I\'m working on a website that uses gulp
to compile and browser sync to keep the browser synchronised with my changes.
The gulp task compiles everything
I had this error for a Bootstrap template.
<link href="starter-template.css" rel="stylesheet">
Then I removed the rel="stylesheet"
from the link, i.e.:
<link href="starter-template.css">
And everything works fine. Try this if you are using Bootstrap templates.
Adding to a long list of answers, this issue also happened to me because I did not realize the path was wrong from a browser-sync point of view.

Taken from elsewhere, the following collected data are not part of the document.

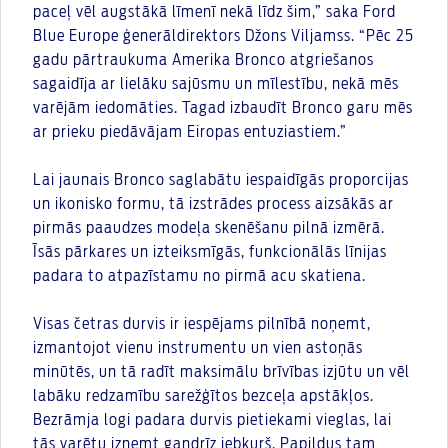
paceļ vēl augstākā līmenī nekā līdz šim,” saka Ford
Blue Europe ģenerāldirektors Džons Viljamss. “Pēc 25
gadu pārtraukuma Amerika Bronco atgriešanos
sagaidīja ar lielāku sajūsmu un mīlestību, nekā mēs
varējām iedomāties. Tagad izbaudīt Bronco garu mēs
ar prieku piedāvājam Eiropas entuziastiem.”
Lai jaunais Bronco saglabātu iespaidīgās proporcijas
un ikonisko formu, tā izstrādes process aizsākās ar
pirmās paaudzes modeļa skenēšanu pilnā izmērā.
Īsās pārkares un izteiksmīgās, funkcionālās līnijas
padara to atpazīstamu no pirmā acu skatiena.
Visas četras durvis ir iespējams pilnībā noņemt,
izmantojot vienu instrumentu un vien astoņās
minūtēs, un tā radīt maksimālu brīvības izjūtu un vēl
labāku redzamību sarežģītos bezceļa apstākļos.
Bezrāmja logi padara durvis pietiekami vieglas, lai
tās varētu izņemt gandrīz jebkurš. Papildus tam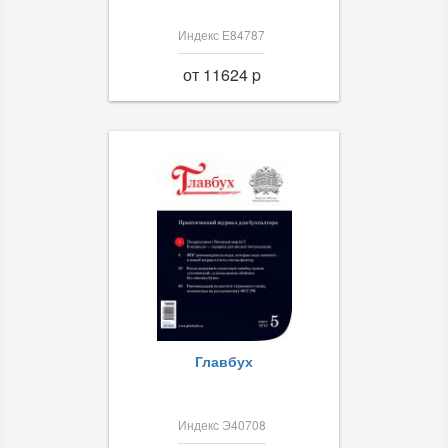
Индекс Е84787
от 11624 p
Главбух
Индекс Э40708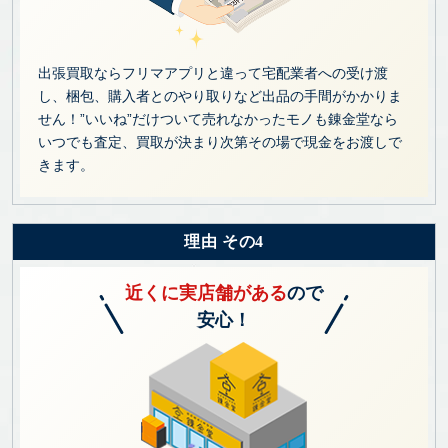
出張買取ならフリマアプリと違って宅配業者への受け渡
し、梱包、購入者とのやり取りなど出品の手間がかかりま
せん！”いいね”だけついて売れなかったモノも錬金堂なら
いつでも査定、買取が決まり次第その場で現金をお渡しで
きます。
理由 その4
近くに実店舗がある
ので
安心！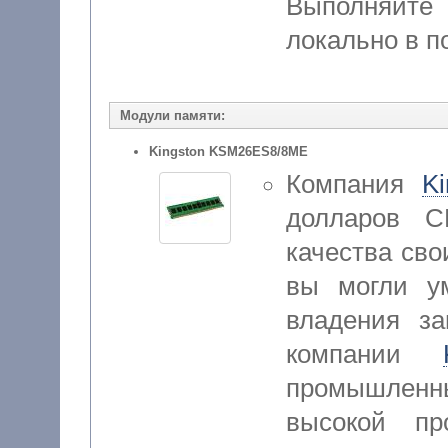
Выполняйте
локально в п
Модули памяти:
Kingston KSM26ES8/8ME
Компания
K
долларов С
качества сво
вы могли у
владения за
компании
промышленны
высокой про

Given this simple folder structure:
package.json
app
|-index.html
|-styles
|-style.css
the href
attribute inside <link>
in index.html
has to be app/styles/style.css
and not styles/style.css
This is specific to Typescript+Express
I ctrl+f'd "Typescript" and ".ts" and found nothing in these answers, so I'll add my solution here, since it was caused by (my inexperience with) typescript, and the solutions I've read don't explicit solve this particular issue.

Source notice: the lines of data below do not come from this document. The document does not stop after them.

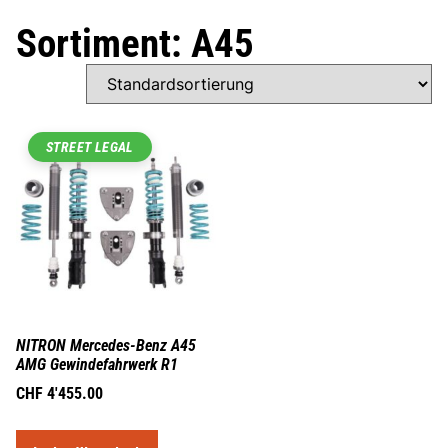
Sortiment: A45
STREET LEGAL
NITRON Mercedes-Benz A45
AMG Gewindefahrwerk R1
CHF
4'455.00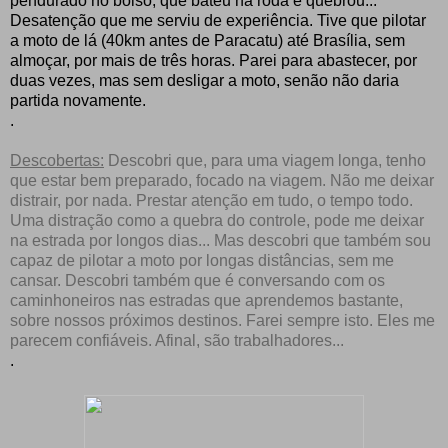
pendurado no bolso, que bateu na roda e quebrou...
Desatenção que me serviu de experiência. Tive que pilotar
a moto de lá (40km antes de Paracatu) até Brasília, sem
almoçar, por mais de três horas. Parei para abastecer, por
duas vezes, mas sem desligar a moto, senão não daria
partida novamente.
.
Descobertas:
Descobri que, para uma viagem longa, tenho
que estar bem preparado, focado na viagem. Não me deixar
distrair, por nada. Prestar atenção em tudo, o tempo todo.
Uma distração como a quebra do controle, pode me deixar
na estrada por longos dias... Mas descobri que também sou
capaz de pilotar a moto por longas distâncias, sem me
cansar. Descobri também que é conversando com os
caminhoneiros nas estradas que aprendemos bastante,
sobre nossos próximos destinos. Farei sempre isto. Eles me
parecem confiáveis. Afinal, são trabalhadores...
.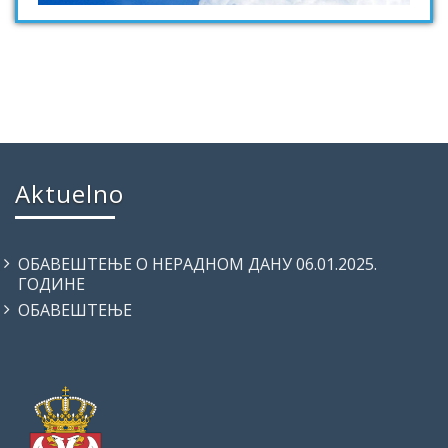
Aktuelno
ОБАВЕШТЕЊЕ О НЕРАДНОМ ДАНУ 06.01.2025.
ГОДИНЕ
ОБАВЕШТЕЊЕ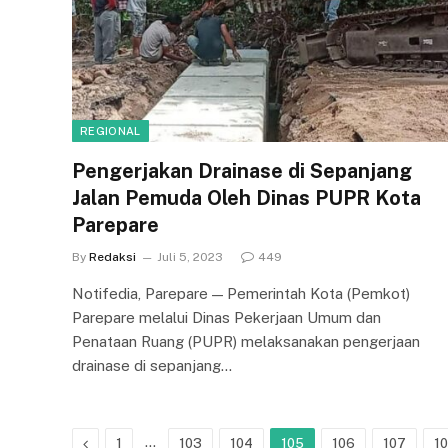
REGIONAL
Pengerjakan Drainase di Sepanjang
Jalan Pemuda Oleh Dinas PUPR Kota
Parepare
By
Redaksi
Juli 5, 2023
449
Notifedia, Parepare — Pemerintah Kota (Pemkot)
Parepare melalui Dinas Pekerjaan Umum dan
Penataan Ruang (PUPR) melaksanakan pengerjaan
drainase di sepanjang…
Previous
…
1
103
104
105
106
107
1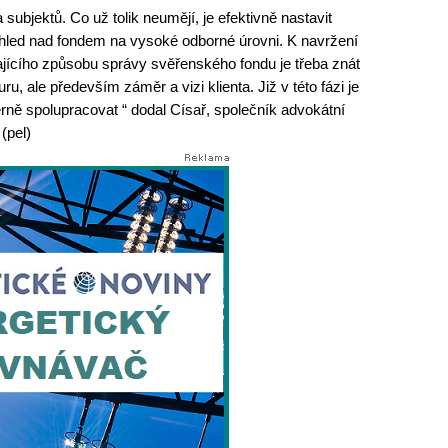
subjektů. Co už tolik neumějí, je efektivně nastavit
 dohled nad fondem na vysoké odborné úrovni. K navržení
ajícího způsobu správy svěřenského fondu je třeba znát
ru, ale především záměr a vizi klienta. Již v této fázi je
rně spolupracovat “ dodal Císař, společník advokátní
(pel)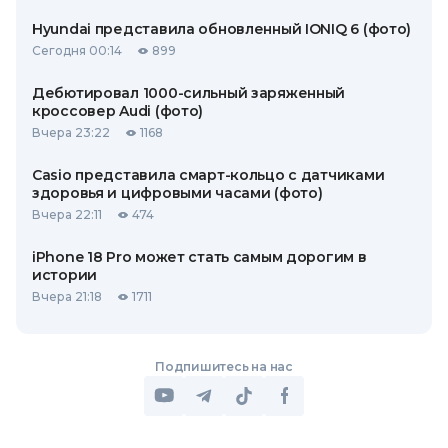
Hyundai представила обновленный IONIQ 6 (фото)
Сегодня 00:14
899
Дебютировал 1000-сильный заряженный
кроссовер Audi (фото)
Вчера 23:22
1168
Casio представила смарт-кольцо с датчиками
здоровья и цифровыми часами (фото)
Вчера 22:11
474
iPhone 18 Pro может стать самым дорогим в
истории
Вчера 21:18
1711
Подпишитесь на нас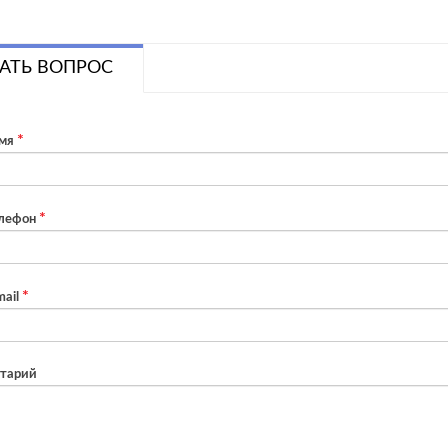
АТЬ ВОПРОС
мя
лефон
ail
тарий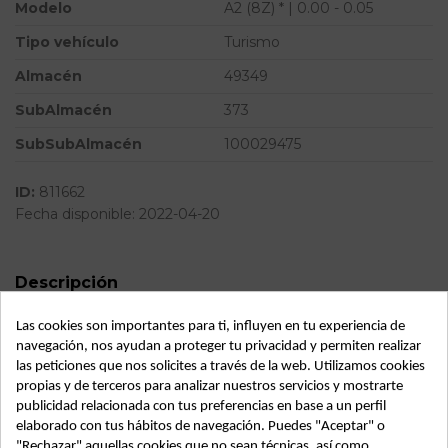
Modelo
A2 (8Z) * | 0.00 - 0.05
Tipo vehículo
Turismo
Almacén
49349
SubAlmacén
373
SubSubAlmacén
100029475
ID:
811662
Fecha disponible:
2022-04-20
Descripción
Recambio de transmision delantera derecha para audi a2
Las cookies son importantes para ti, influyen en tu experiencia de
(8z) | 0.00 - 0.05 | 0.00 - 0.05 referencia OEM IAM
navegación, nos ayudan a proteger tu privacidad y permiten realizar
las peticiones que nos solicites a través de la web. Utilizamos cookies
propias y de terceros para analizar nuestros servicios y mostrarte
publicidad relacionada con tus preferencias en base a un perfil
elaborado con tus hábitos de navegación. Puedes "Aceptar" o
"Rechazar" aquellas cookies que no sean técnicas, así como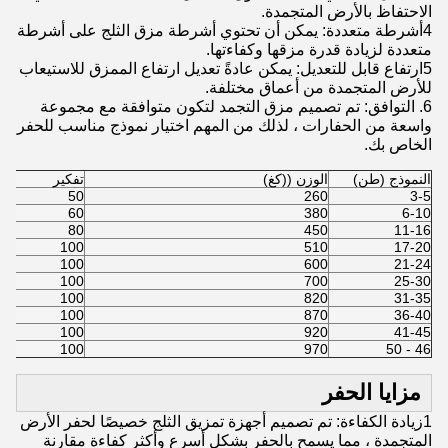
الاحتفاظ بالأرض المتجمدة.
4أشرطة متعددة: يمكن أن تحتوي أشرطة مزق الثلج على أشرطة
متعددة لزيادة قدرة مزقها وكفاءتها.
5ارتفاع قابل للتعديل: يمكن عادةً تعديل ارتفاع الممزق للاستيعاب
للأرض المتجمدة من أعماق مختلفة.
6. التوافق: تم تصميم مزق التجمد لتكون متوافقة مع مجموعة
واسعة من الحفارات ، لذلك من المهم اختيار نموذج مناسب للحفر
الخاص بك.
النموذج (طن)
الوزن ((كغ)
تفكير
50
260
3-5
60
380
6-10
80
450
11-16
100
510
17-20
100
600
21-24
100
700
25-30
100
820
31-35
100
870
36-40
100
920
41-45
100
970
46 - 50
مزايا الحفر
1زيادة الكفاءة: تم تصميم أجهزة تمزيق الثلج خصيصًا لحفر الأرض
المتجمدة ، مما يسمح بالحفر بشكل أسرع وأكثر كفاءة مقارنة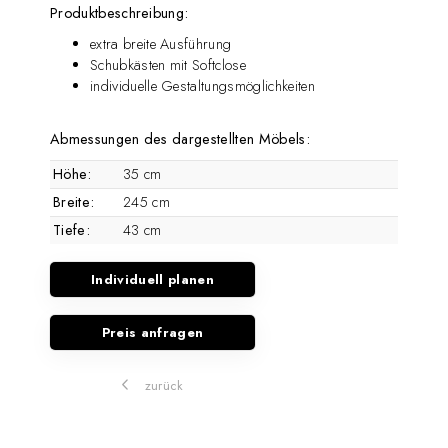
Produktbeschreibung:
extra breite Ausführung
Schubkästen mit Softclose
individuelle Gestaltungsmöglichkeiten
Abmessungen des dargestellten Möbels:
Höhe:
35 cm
Breite:
245 cm
Tiefe:
43 cm
Individuell planen
Preis anfragen
zurück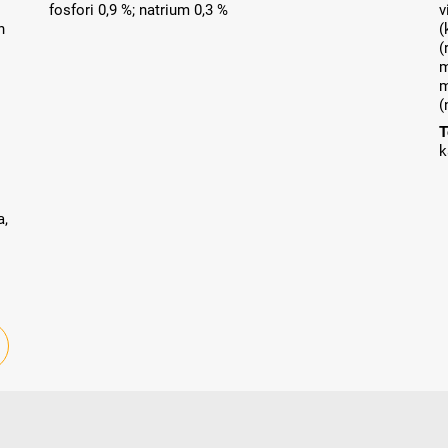
fosfori 0,9 %; natrium 0,3 %
v
n
(
(
m
m
(
T
k
a,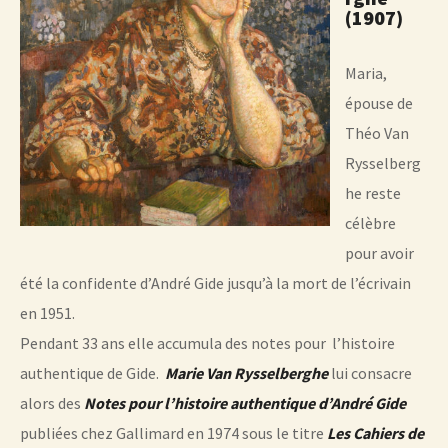
(1907)
Maria,
épouse de
Théo Van
Rysselberg
he reste
célèbre
pour avoir
été la confidente d’André Gide jusqu’à la mort de l’écrivain
en 1951.
Pendant 33 ans elle accumula des notes pour l’histoire
authentique de Gide.
Marie Van Rysselberghe
lui consacre
alors des
Notes pour l’histoire authentique d’André Gide
publiées chez Gallimard en 1974 sous le titre
Les Cahiers de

The problem was that Typescript was compiling my app.ts
file into a javascript file in my project's dist
directory, dist/app.js
Here's my directory structure, see if you can spot the problem:
├── app.ts
├── dist
│ ├── app.js
│ ├── app.js.map
│ └── js
│ ├── dbclient.js
│ ├── dbclient.js.map
│ ├── mutators.js
│ └── mutators.js.map
├── public
│ ├── css
│ │ └── styles.css
├── tsconfig.json
├── tslint.json
└── views
├── index.hbs
└── results.hbs
My problem is that in app.ts
, I was telling express to set my public directory as /public
, which would be a valid path if Node actually were running Typescript. But Node is running the compiled javascript, app.js
, which is in the dist
directory.
So having app.ts
pretend it's dist/app.js
solved my problem. Thus, I fixed the problem in app.ts
by changing
app.use(e.static(path.join(__dirname, "/public")));
to
app.use(e.static(path.join(__dirname, "../public")));
This issue happens when you're using cli tool for either reactjs or angular, so the key is to copy the entire final build from those tools since they initialize they're own lite servers which confuses your URLs with back end server you've created... take that whole build folder and dump it on asset folder of your back end server project and ref them from your back end server and not the server which ships with Angular or Reactjs Otherwise you're using it as front end from a certain API server
I have changed my 'href' -> 'src'. So from this:
<link rel="stylesheet" href="dist/photoswipe.css">
to this:
<link rel="stylesheet" src="dist/photoswipe.css">
It worked. I don't know why, but it did the job.
My problem is that I was using webpack and in my HTML CSS link I had a relative path, and anytime I would navigate to a nested page, that would resolve to the wrong path:
<link rel="stylesheet" href='./index.css'>
so the simple solution was to remove the .
since mine is a single-page application.